As in other zymotic diseases, the mortality from relapsing fever is highest during the early period of an epidemic, and the type of the disease grows milder as the epidemic declines. Cases of the bilious typhoid form have become notably less frequent during the later stages of some epidemics than at an earlier period.
Marked difference has been observed also as to the action of remedies at different stages of epidemics, the early cases exhibiting an extraordinary resistance to remedies, and especially to anodynes, which passes away later. When typhus and relapsing fevers have prevailed together, and a clear discrimination between the two sets of cases has not been made, it has appeared that the mortality increased as the epidemic advanced, but this apparent exception has been due to the fact that at first the cases of relapsing fever were in the majority, while later those of typhus, the much more fatal disease, preponderated.
Epidemics of relapsing fever prevail at all seasons, but more commonly they are at their height during the colder months of the year. The total mortality will of course correspond, but the actual percentage is not constantly greater during any one season, although it is probable that the greater liability to chest complications during the colder months will render the disease more fatal then.
The gravity of relapsing fever has varied so greatly in different epidemics that it is very difficult to determine what influence upon the mortality has been exerted by mere difference of race. A further source of difficulty is found in estimating the differences in the physical conditions of the poorer classes in the various communities affected. The mortality has been exceptionally high in the Russian and Indian epidemics and in some of the German ones, while in the British epidemics it has uniformly been light. It is interesting to note that in the Philadelphia epidemic, where the great majority of patients were Irish or negroes, the mortality was high, over 14 per cent. The previous condition of the Irish patients must certainly have contrasted favorably with that of the individuals attacked in the Dublin and Belfast epidemics, so that the difference in result seems attributable only to a greater virulence of the disease. As an ample opportunity was here afforded to judge of the relative severity of relapsing fever in the negro and white races when the cases occurred at the same season, at the same stage of the epidemic, and in individuals living under nearly similar conditions, it may be stated that the conclusion of all who studied the question closely was that the disease was much more severe among negroes, and in particular that they displayed a greater tendency to serious complications and to the bilious typhoid form.
Although the degree and virulence of the infection undoubtedly constitute the most important elements in determining the mortality, the previous health and habits of those attacked with relapsing fever exert an influence upon the result. This is especially true of habitual intemperance, which, by disposing to disease of the liver and kidneys, greatly increases the liability to a fatal result. It has been seen ([above]), however, that even when acute catarrhal nephritis existed at the time of the attack severe relapsing fever might terminate favorably. Another observation which we made frequently, and which coincides with what is well known in regard to typhoid and typhus, is that improper exertion and exposure during the stage of incubation and immediately after the invasion produced a highly unfavorable effect on the subsequent course of the disease, and seemed in particular to dispose to dangerous or fatal collapse at the critical periods.

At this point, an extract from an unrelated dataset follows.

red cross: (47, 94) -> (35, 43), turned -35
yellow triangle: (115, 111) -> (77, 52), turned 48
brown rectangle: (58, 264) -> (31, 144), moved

Apart from these general considerations, there are many special points to be considered in regard to the prognosis of relapsing fever:
If after the crisis of the invasion there is not rapid and decided improvement, complications should be suspected.
A sharp rebound of temperature quickly following crisis may be followed by speedy death.
Mere elevation of temperature during the invasion and the relapse, even though to an extreme height, is not attended with the danger which even a somewhat lower degree would indicate in other zymotic diseases.